Yudie constructs an alternative figure of woman. Bank’s gaze counters the objectifying or fetishizing male gaze that shaped much of the mass media representation of women at the time (and much still today). Choosing as a subject an old woman who has always led a very independent life is in itself a political and feminist choice.

First of all, Yudie is not set up as an object of desire. Her face is often shown in close-ups and there is no attempts in hiding the traces of age. She is neither glamorized nor mythicized. The film opens with her combing her hair, in a night gown. The gesture here is taken far from its erotic significance in the Hollywood imagery. It is a part of a daily routine, a mark of an old woman’s care for herself. Yet, Yudie is beautiful. But her beauty comes from her energy, her smile, the marks of the years, her voice, and her gestures. The cinematography reveals it by the many close-ups on her face, the contrast between intense blacks and whites, the slightly overexposed light. They all give Yudie a radiance whose vibrancy and liveliness are very remote from the aura of the star.

WORK REQUEST 1 =>
Update the passage on the film Yudie from "First of all, Yudie" up to and including "of the star.", putting "tight shots" in place of "close-ups".
WORK REQUEST 2 =>
Write what comes next in the essay on the film Yudie, starting after its final sentence.

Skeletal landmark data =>
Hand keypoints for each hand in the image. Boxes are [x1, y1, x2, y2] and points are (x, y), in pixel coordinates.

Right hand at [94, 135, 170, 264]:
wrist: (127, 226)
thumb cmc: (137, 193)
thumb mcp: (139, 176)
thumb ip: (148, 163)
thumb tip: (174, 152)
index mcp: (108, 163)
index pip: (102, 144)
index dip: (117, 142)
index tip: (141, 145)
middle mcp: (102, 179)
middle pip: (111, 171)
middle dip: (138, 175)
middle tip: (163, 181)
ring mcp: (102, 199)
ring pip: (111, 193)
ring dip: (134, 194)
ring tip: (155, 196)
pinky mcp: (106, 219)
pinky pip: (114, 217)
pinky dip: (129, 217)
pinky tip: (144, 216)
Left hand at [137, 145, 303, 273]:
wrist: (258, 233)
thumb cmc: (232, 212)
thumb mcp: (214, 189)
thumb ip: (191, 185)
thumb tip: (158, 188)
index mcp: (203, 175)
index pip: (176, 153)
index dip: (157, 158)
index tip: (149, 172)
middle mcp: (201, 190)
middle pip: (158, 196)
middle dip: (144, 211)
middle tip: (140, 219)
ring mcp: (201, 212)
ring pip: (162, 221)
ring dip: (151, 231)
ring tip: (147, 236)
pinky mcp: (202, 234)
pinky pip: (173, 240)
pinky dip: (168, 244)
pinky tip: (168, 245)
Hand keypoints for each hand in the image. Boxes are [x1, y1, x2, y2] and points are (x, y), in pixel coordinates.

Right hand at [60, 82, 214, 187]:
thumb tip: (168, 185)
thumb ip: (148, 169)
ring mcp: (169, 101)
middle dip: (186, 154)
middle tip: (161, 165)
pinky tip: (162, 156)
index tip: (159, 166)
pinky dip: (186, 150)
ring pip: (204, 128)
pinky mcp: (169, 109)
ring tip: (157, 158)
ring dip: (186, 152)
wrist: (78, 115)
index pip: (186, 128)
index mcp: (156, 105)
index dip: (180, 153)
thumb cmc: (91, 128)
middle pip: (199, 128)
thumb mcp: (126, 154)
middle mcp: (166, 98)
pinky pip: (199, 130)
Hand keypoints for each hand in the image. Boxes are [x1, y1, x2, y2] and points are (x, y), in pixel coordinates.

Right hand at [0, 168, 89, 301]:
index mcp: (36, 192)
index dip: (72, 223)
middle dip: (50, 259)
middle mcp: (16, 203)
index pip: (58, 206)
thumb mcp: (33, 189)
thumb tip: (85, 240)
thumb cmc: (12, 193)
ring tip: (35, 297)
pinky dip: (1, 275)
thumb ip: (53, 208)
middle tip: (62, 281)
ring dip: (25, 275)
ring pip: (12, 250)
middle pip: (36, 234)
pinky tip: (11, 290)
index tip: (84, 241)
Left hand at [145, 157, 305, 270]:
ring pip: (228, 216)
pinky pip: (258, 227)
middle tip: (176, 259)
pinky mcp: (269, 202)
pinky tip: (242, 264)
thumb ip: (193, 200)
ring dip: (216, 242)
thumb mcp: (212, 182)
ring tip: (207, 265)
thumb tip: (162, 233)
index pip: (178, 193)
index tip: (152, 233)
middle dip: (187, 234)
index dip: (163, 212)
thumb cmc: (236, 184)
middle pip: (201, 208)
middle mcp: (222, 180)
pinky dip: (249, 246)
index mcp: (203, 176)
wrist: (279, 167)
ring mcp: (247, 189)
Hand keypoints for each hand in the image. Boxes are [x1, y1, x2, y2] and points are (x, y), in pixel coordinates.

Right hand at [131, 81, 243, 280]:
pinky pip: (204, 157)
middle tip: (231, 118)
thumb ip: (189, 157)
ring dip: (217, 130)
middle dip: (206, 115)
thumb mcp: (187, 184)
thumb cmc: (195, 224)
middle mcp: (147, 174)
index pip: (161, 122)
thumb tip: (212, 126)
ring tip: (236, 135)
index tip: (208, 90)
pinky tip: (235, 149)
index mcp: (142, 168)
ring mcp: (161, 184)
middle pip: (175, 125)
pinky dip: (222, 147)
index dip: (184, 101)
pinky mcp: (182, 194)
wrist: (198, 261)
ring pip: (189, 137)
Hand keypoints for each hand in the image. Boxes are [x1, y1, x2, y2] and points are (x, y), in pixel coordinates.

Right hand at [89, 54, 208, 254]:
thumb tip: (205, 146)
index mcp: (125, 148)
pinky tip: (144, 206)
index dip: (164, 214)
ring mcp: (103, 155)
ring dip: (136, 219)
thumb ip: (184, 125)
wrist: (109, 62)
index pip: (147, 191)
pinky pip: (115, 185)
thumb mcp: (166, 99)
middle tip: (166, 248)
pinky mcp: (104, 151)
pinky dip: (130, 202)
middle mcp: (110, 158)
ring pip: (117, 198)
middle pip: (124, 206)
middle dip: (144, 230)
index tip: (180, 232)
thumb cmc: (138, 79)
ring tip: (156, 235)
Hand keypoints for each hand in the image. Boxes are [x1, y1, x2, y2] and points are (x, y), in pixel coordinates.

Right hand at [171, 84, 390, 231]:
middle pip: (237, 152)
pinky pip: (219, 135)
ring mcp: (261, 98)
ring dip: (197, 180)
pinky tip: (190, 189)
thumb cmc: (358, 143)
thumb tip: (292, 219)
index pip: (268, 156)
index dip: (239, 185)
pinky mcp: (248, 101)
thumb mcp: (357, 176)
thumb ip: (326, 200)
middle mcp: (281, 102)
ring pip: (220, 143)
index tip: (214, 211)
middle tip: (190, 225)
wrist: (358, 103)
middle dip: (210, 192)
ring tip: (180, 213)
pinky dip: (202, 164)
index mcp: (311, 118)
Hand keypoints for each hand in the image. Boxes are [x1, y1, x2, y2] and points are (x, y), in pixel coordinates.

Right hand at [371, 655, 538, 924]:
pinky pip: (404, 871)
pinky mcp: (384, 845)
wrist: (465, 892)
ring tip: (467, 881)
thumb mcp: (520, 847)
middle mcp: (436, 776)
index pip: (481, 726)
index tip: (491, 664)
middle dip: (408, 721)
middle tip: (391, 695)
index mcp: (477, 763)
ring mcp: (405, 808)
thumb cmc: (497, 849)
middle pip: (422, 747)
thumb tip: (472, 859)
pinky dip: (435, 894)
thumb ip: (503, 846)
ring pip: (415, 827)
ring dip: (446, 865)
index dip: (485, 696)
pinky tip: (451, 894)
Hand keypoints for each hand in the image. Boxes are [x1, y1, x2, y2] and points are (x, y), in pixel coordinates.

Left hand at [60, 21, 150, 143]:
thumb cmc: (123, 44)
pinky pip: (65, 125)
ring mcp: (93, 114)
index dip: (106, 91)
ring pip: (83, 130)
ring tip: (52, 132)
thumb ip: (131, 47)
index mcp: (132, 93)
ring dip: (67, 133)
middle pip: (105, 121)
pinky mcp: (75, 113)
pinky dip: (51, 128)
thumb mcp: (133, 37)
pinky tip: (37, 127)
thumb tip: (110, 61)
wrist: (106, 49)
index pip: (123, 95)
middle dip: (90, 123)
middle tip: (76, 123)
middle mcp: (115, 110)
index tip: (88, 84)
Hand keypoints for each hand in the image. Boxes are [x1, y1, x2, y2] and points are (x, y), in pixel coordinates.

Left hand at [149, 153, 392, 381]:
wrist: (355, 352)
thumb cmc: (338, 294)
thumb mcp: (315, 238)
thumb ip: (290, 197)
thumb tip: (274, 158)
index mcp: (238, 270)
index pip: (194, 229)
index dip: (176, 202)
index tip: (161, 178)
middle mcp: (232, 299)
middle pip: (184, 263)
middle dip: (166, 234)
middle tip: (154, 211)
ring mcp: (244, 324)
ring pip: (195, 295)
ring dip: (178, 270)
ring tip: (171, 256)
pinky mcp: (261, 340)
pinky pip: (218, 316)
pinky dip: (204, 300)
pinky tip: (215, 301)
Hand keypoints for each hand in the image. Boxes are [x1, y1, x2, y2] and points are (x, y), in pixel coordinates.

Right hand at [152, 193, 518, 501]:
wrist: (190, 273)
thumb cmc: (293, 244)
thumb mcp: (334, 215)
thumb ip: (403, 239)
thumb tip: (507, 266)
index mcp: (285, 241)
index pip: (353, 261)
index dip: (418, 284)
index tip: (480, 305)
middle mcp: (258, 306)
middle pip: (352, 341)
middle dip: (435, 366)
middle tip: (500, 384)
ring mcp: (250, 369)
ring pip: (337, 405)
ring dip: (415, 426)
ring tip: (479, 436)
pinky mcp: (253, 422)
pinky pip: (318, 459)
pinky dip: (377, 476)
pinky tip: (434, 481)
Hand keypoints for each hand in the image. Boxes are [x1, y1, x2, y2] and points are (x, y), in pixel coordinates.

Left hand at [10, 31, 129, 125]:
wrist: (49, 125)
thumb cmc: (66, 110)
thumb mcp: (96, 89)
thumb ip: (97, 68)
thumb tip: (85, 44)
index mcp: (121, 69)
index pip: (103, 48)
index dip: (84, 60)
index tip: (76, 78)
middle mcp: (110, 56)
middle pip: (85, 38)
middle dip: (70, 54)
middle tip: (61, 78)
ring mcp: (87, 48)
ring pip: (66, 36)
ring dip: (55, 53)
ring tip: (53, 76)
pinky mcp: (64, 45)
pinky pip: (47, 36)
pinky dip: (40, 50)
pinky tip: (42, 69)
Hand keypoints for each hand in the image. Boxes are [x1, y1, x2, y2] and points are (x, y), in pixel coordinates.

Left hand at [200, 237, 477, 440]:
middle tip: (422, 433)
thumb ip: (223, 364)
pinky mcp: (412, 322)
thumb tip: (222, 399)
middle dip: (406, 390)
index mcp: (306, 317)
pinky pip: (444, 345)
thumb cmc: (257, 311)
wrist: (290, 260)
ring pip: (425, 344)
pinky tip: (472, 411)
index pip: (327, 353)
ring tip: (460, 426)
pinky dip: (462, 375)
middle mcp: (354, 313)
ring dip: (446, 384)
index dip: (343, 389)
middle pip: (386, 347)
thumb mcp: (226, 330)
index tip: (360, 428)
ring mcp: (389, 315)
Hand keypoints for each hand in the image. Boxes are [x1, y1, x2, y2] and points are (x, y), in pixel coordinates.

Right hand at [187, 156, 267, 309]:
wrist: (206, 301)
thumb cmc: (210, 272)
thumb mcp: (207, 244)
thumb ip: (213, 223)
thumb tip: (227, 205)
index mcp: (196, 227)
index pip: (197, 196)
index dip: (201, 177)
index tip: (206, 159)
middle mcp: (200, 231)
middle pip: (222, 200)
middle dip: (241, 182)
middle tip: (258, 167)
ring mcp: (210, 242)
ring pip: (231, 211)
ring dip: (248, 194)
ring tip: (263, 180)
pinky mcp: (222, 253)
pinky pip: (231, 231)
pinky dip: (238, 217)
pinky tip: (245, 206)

ANSWER AREA 1 =>
First of all, Yudie is not set up as an object of desire. Her face is often shown in tight shots and there is no attempts in hiding the traces of age. She is neither glamorized nor mythicized. The film opens with her combing her hair, in a night gown. The gesture here is taken far from its erotic significance in the Hollywood imagery. It is a part of a daily routine, a mark of an old woman’s care for herself. Yet, Yudie is beautiful. But her beauty comes from her energy, her smile, the marks of the years, her voice, and her gestures. The cinematography reveals it by the many tight shots on her face, the contrast between intense blacks and whites, the slightly overexposed light. They all give Yudie a radiance whose vibrancy and liveliness are very remote from the aura of the star.

ANSWER AREA 2 =>
Banks follows Yudie in her daily life. We see her in her apartment, peeling a fruit, reading, walking out on the streets, attending a charity business. She lives on her own and has no family. She is very active and works at her brother’s office. She is neither a housewife nor a mother, but an independent and strong-headed woman. Her life and attitude embody many feminist values. A short scene shows her having a bite in a dinner surrounded by young hip Black youngsters. She does not seem awkward one bit and puts calmly her lipstick. She radiates an impressive calm self-confidence. Yet, the film does not conceal the heavy weight of independence. Yudie regrets not having a family of her own, and briefly foresees a lonely death. Feminism comes with a price, and Yudie acknowledges it.

Yudie weaves together this personal aspect with a wider historical frame. The structure goes back and forth between Yudie’s daily life and archives about her past. Her voice constitutes the entire soundtrack. She talks about things she likes, her feelings… but also the story of her life. She grew up in the Lower East Side, then an immigrant place. Archives materials of the life in the Lower East Side illustrate her memories, and widen Yudie’s experience by relating it to a broader historical and social context.

Yudie is an example of a feminist politics. It is a portrait never idealized of a feminist life before the word even existed. By relating Yudie’s life to history, Banks applies the idea that the “private life” is always a window on society. And she puts into circulation fresh, alternative images of women, for women to look onto.

 

 

In 1973, Barbara Kopple spent a year living in Harlan County, Kentucky, a small town where coal minors had gone on a strike. Released in 1976, Harlan County USA combines labor issues with a feminist point of view. The film is an act of support, an exploration and unfolding of what is a strike, and an emotionally engaging one.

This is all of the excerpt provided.